Sporun yanı sıra akademik hayatta da başarılara sahip olan Demir, topluma karşı herkesin sorumlulukları olduğunu ve buna göre yaşaması gerektiğini söyledi.
"Birikim ve tecrübelerin aktarımı çok önemli. Ben başardım ama benim gibi keşfedilmeyi bekleyen bir sürü engelli birey var. Bu tecrübelerimi onlara aktarmak istiyorum. Benim gibi engelli olan bireylerin hak mücadelesinde onların yanında olmak istiyorum. En büyük hayalim ve amacım, benimle aynı kaderi paylaşan kişilerin sözcüsü olmak ve milletin meclisinde yer almak. Onun dışında da doktora eğitimime devam etmek ve sahip olduğum birikimleri, zorlukları aktararak, başkalarının bu zorluklar karşısında nasıl baş edebileceklerini aktarmak istiyorum. Ben, bunun en canlı örneğiyim."
"En büyük amacım ise milletvekili olarak milletin meclisinde yer almak"
Demir, ilk aşamada, doktora sonrası üniversitede öğretim üyesi olarak görev yapmak istediğini dile getirdi.
"En büyük amacım ise milletvekili olarak milletin meclisinde yer almak. Bunun dışında Sayın Cumhurbaşkanımızla görüşebilmek istiyorum. Kendisiyle konuşmak istediğim şeyler var. Uygun görürlerse görüşmeyi çok isterim. En temel sorunlar, erişilebilirlik. Çünkü, tesislerin erişilebilirliği önemli. Bunun yanı sıra ehliyet ile ilgili sorunlar yaşıyoruz. Ulaşım büyük sıkıntı. Ben toplu taşımayı çok kullanamıyorum, çok zor oluyor. Ehliyete ilişkin yönetmelikte sorunlar mevcut. Bununla ilgili sorunlar aşılırsa çok mutlu oluruz. Erişilebilirlik herkesin hakkı, bunun pratik ve eylemsel olarak gerçekleştirilmesi gerekiyor."
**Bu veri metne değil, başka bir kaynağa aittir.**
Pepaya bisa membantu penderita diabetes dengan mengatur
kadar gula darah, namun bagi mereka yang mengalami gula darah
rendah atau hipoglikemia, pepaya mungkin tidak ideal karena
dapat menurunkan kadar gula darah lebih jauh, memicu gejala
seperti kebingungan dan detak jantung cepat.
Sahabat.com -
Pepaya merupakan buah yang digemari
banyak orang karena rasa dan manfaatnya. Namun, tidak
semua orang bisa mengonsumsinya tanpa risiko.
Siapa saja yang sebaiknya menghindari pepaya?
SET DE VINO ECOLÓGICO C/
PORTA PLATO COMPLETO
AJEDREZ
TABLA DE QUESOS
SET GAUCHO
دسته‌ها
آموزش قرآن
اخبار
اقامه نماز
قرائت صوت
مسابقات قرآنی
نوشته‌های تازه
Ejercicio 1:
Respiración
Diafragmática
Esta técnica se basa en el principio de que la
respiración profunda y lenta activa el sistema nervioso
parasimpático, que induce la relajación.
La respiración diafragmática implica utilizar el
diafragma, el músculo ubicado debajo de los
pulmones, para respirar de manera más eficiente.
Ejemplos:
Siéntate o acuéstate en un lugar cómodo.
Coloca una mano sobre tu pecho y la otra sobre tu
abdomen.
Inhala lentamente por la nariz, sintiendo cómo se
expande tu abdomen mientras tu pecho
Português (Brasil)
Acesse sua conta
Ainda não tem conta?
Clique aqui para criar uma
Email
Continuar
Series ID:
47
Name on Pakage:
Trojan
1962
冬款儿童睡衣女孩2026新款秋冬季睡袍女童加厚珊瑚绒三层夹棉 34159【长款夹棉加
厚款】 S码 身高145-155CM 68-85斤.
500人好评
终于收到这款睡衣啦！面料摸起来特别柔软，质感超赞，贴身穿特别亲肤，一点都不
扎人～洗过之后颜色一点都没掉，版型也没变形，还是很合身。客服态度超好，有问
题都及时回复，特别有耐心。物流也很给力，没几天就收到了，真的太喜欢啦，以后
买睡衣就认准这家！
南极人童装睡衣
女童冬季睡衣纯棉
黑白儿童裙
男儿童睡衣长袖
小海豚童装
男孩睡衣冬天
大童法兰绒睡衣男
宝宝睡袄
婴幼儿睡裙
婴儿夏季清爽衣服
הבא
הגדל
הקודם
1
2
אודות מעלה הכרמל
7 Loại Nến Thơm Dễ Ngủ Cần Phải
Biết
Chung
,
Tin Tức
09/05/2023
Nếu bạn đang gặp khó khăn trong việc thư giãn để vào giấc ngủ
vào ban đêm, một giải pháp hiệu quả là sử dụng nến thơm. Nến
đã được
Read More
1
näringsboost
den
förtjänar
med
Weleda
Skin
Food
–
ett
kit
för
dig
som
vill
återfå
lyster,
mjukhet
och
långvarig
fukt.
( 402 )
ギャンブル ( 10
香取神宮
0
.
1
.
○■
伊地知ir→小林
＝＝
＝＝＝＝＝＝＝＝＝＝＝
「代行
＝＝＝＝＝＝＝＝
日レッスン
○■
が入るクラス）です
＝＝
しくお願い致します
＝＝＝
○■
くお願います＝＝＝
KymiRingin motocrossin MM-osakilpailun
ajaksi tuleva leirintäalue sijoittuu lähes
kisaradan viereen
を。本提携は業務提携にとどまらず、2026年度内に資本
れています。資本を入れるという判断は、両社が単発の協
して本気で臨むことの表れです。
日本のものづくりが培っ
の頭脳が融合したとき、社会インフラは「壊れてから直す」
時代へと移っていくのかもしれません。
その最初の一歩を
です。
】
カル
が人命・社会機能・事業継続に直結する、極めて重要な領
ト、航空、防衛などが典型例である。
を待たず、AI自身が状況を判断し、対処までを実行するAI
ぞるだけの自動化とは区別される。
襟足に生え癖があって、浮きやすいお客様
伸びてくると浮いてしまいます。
"Önemli olan zorlukları aşabilmek ve onlarla yaşayabilmektir"
Demir, engelli bireylere de seslendi
"Yapabildiğiniz şeyleri keşfedin. Çünkü, hepimiz için hayatın bir başlangıcı ve bitişi var. Önemli olan bu başlangıç ve bitişte neler yapabildik. Bu çok önemli. Zorluklara takılıp köşeye çekilmek çok basit. Önemli olan zorlukları aşabilmek ve onlarla yaşayabilmektir. Bunun üzerine de bir şeyler ekleyip başarı elde edebilmektir. Herkesin bir potansiyeli var. Hayatın içinde yer alabilmek için birbirimize benzemek zorunda değiliz. Hepimiz, farklıyız ve toplumu zengin kılan şey de bu. Bu farklılığın bir parçası olarak potansiyelimiz ölçüsünde hayatın içinde yer almalı ve bir şeyler üretmeliyiz."